Um estudo publicado em 2015 no periódico científico American Journal of Clinical Nutrition sugere que algumas mulheres podem ter dificuldade em processar o ácido fólico adequadamente devido a variações genéticas. Essas variações podem levar a uma redução na atividade da enzima MTHFR, que é necessária para converter o ácido fólico em sua forma ativa, o 5-metiltetrahidrofolato (5-MTHF).

Essa dificuldade em processar o ácido fólico adequadamente pode aumentar o risco de DTNs e outras complicações na gravidez em mulheres que apresentam essa variação genética.

Os pesquisadores descobriram que mulheres com a variação genética MTHFR tinham um risco maior de ter um bebê com DTN se não recebessem suplementação adequada de ácido fólico durante a gravidez.

Para mulheres com essa variação genética, pode ser necessário tomar uma forma mais facilmente absorvível de folato, como o metilfolato, para garantir que recebam a quantidade adequada de folato para a prevenção de DTNs e outras complicações na gravidez.

No entanto, é importante notar que nem todas as mulheres com essa variação genética terão dificuldade em processar o ácido fólico adequadamente e que outros fatores, como dieta e estilo de vida, também podem afetar a capacidade do corpo de processar o ácido fólico. Por isso, é fundamental que as mulheres grávidas consultem seus médicos antes de iniciar a suplementação de ácido fólico ou metilfolato durante a gravidez.

Alguns estudos sugerem que o metilfolato pode ser mais eficaz do que o ácido fólico na prevenção de defeitos do tubo neural e outras complicações na gravidez. Por exemplo, um estudo publicado em 2016 no periódico científico The Lancet Public Health comparou os efeitos da suplementação com ácido fólico e metilfolato na prevenção de defeitos do tubo neural em mais de 600 mulheres grávidas. Os pesquisadores descobriram que o metilfolato era mais eficaz do que o ácido fólico na redução do risco de defeitos do tubo neural.

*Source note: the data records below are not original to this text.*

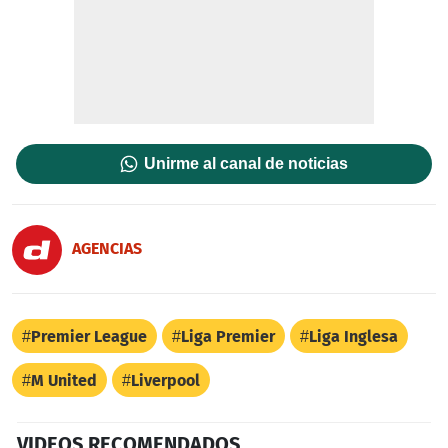
Unirme al canal de noticias
AGENCIAS
Premier League
Liga Premier
Liga Inglesa
M United
Liverpool
VIDEOS RECOMENDADOS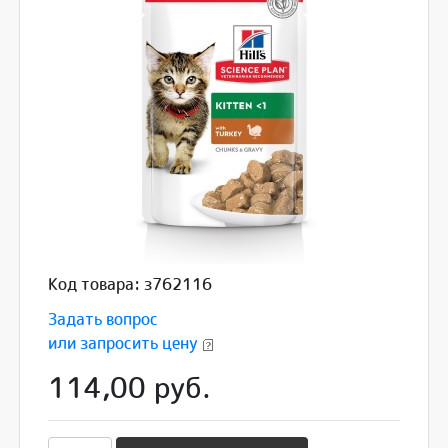
Код товара: з762116
Задать вопрос
или запросить цену
114,00 руб.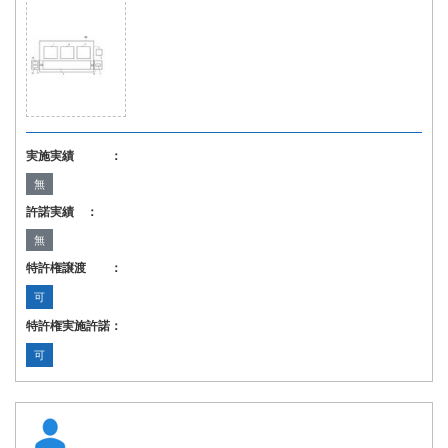
実施実績 ：
無
許諾実績 ：
無
特許権譲渡 ：
可
特許権実施許諾：
可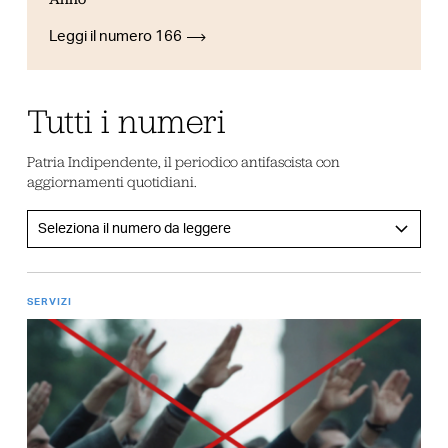
Leggi il numero 166
Tutti i numeri
Patria Indipendente, il periodico antifascista con
aggiornamenti quotidiani.
SERVIZI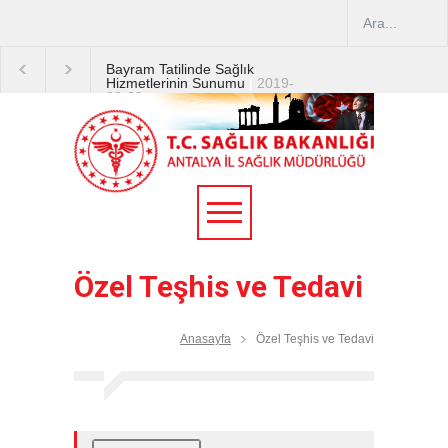
Bayram Tatilinde Sağlık
Hizmetlerinin Sunumu
|
2019-
08-09
2019 YILI TEMMUZ AYI
DİYALİZ MERKEZLERİ
CİHAZ ARTIRIMLARI
|
2019-
07-31
Terapötik Aferez Merkezleri
ve Üniteleri Hakkında
Yönetmelik
|
2019-07-31
Özel Teşhis ve Tedavi
Teletıp ve Teleradyoloji Birimi
Genelgesi 2019/16
|
2019-
07-31
Anasayfa
Özel Teşhis ve Tedavi
Yoğun Bakım Servislerinde
Hasta Ziyareti Uygulamaları
|
2019-06-26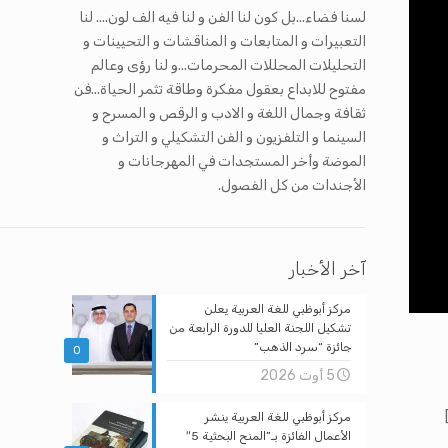
لسنا فضاء...بل كون لنا الفن و لنا فيه الف لون.... لنا
التعبيرات و المتابعات و المناقشات و التحيينات و
التحليلات المحللات المحرمات...و لنا رؤى وعالم
مفتوح للابداع بعقول مفكرة وطاقة تثمر الحياة...فن
ثقافة وجمال اللغة و الادب و الرقص و المسرح و
السينما و التلفزيون و الفن التشكيلي و التراث و
الموضة وأخر المستجدات في المهرجانات و
الأجندات من كل الفصول.
آخر الأخبار
مركز أبوظبي للغة العربية يعلن
تشكيل اللجنة العليا للدورة الرابعة من
جائزة “سرد الذهب”
0
5 أوت 2026
مركز أبوظبي للغة العربية ينشر
الأعمال الفائزة بـ”المنح البحثية 5″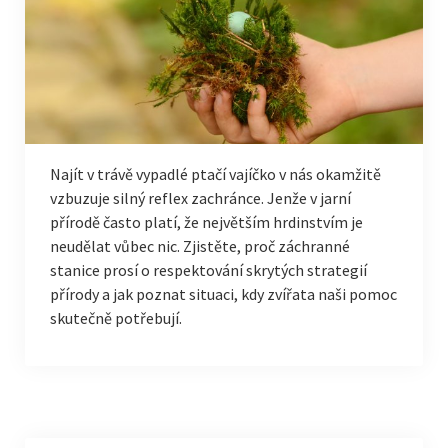
Najít v trávě vypadlé ptačí vajíčko v nás okamžitě
vzbuzuje silný reflex zachránce. Jenže v jarní
přírodě často platí, že největším hrdinstvím je
neudělat vůbec nic. Zjistěte, proč záchranné
stanice prosí o respektování skrytých strategií
přírody a jak poznat situaci, kdy zvířata naši pomoc
skutečně potřebují.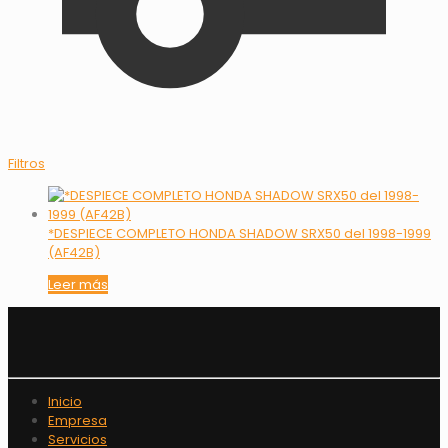
Filtros
*DESPIECE COMPLETO HONDA SHADOW SRX50 del 1998-1999
(AF42B)
Leer más
Inicio
Empresa
Servicios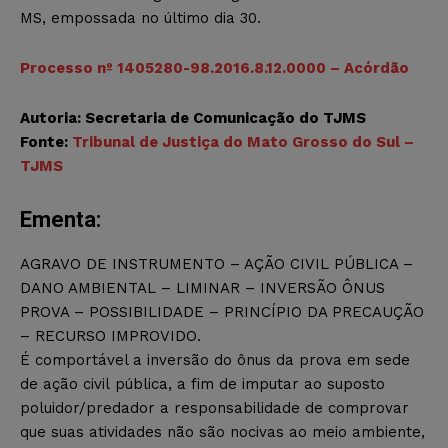
MS, empossada no último dia 30.
Processo nº 1405280-98.2016.8.12.0000 – Acórdão
Autoria: Secretaria de Comunicação do TJMS
Fonte:
Tribunal de Justiça do Mato Grosso do Sul –
TJMS
Ementa:
AGRAVO DE INSTRUMENTO – AÇÃO CIVIL PÚBLICA –
DANO AMBIENTAL – LIMINAR – INVERSÃO ÔNUS
PROVA – POSSIBILIDADE – PRINCÍPIO DA PRECAUÇÃO
– RECURSO IMPROVIDO.
É comportável a inversão do ônus da prova em sede
de ação civil pública, a fim de imputar ao suposto
poluidor/predador a responsabilidade de comprovar
que suas atividades não são nocivas ao meio ambiente,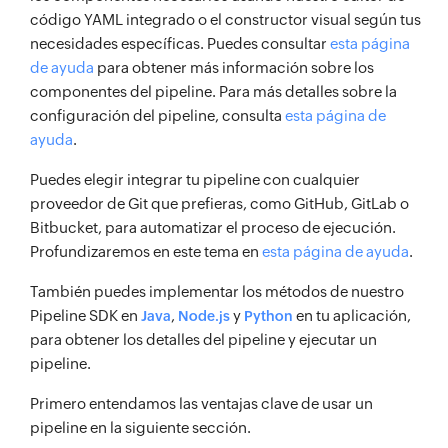
código YAML integrado o el constructor visual según tus
necesidades específicas. Puedes consultar
esta página
de ayuda
para obtener más información sobre los
componentes del pipeline. Para más detalles sobre la
configuración del pipeline, consulta
esta página de
ayuda
.
Puedes elegir integrar tu pipeline con cualquier
proveedor de Git que prefieras, como GitHub, GitLab o
Bitbucket, para automatizar el proceso de ejecución.
Profundizaremos en este tema en
esta página de ayuda
.
También puedes implementar los métodos de nuestro
Pipeline SDK en
,
y
en tu aplicación,
Java
Node.js
Python
para obtener los detalles del pipeline y ejecutar un
pipeline.
Primero entendamos las ventajas clave de usar un
pipeline en la siguiente sección.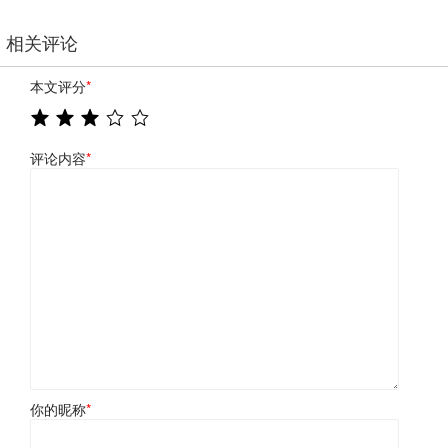
相关评论
本文评分
*
评论内容
*
你的昵称
*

É importante notar que mais pesquisas são necessárias para determinar se o metilfolato é realmente mais eficaz do que o ácido fólico na prevenção de outras complicações na gravidez, como o autismo.

Ácido Fólico x Autismo

Um estudo publicado em 2016 no periódico científico JAMA Psychiatry sugeriu que altas doses de ácido fólico durante a gravidez podem aumentar o risco de autismo em bebês.

Os pesquisadores analisaram dados de mais de 85.000 crianças na Noruega e descobriram que aquelas cujas mães tomaram suplementos de ácido fólico durante a gravidez tinham um risco maior de desenvolver autismo do que aquelas cujas mães não tomaram suplementos. No entanto, é importante notar que esse estudo não encontrou uma relação de causa e efeito entre a suplementação de ácido fólico e o autismo.

Já em outro estudo, publicado em 2018 na revista científica JAMA, sugeriu que o consumo adequado de ácido fólico durante a gravidez pode realmente reduzir o risco de autismo em bebês. Os pesquisadores analisaram dados de mais de 45.000 crianças na China e descobriram que aquelas cujas mães tinham níveis adequados de ácido fólico durante a gravidez tinham um risco menor de desenvolver autismo do que aquelas cujas mães tinham níveis insuficientes de ácido fólico. No entanto, é importante notar que este estudo também não encontrou uma relação de causa e efeito entre a suplementação de ácido fólico e o autismo.

Existem alguns estudos em andamento no mundo para investigar a relação entre o consumo de ácido fólico durante a gravidez e o risco de autismo nos bebês. Mas nada de conclusivo ainda foi publicado.

É importante que as mulheres grávidas consultem seus médicos antes de iniciar a suplementação de ácido fólico ou metilfolato durante a gravidez, sendo um ou outro se necessário é muito importante suplementar, e continuem a acompanhar as pesquisas sobre o assunto para tomar as melhores decisões em relação à saúde de seus filhos.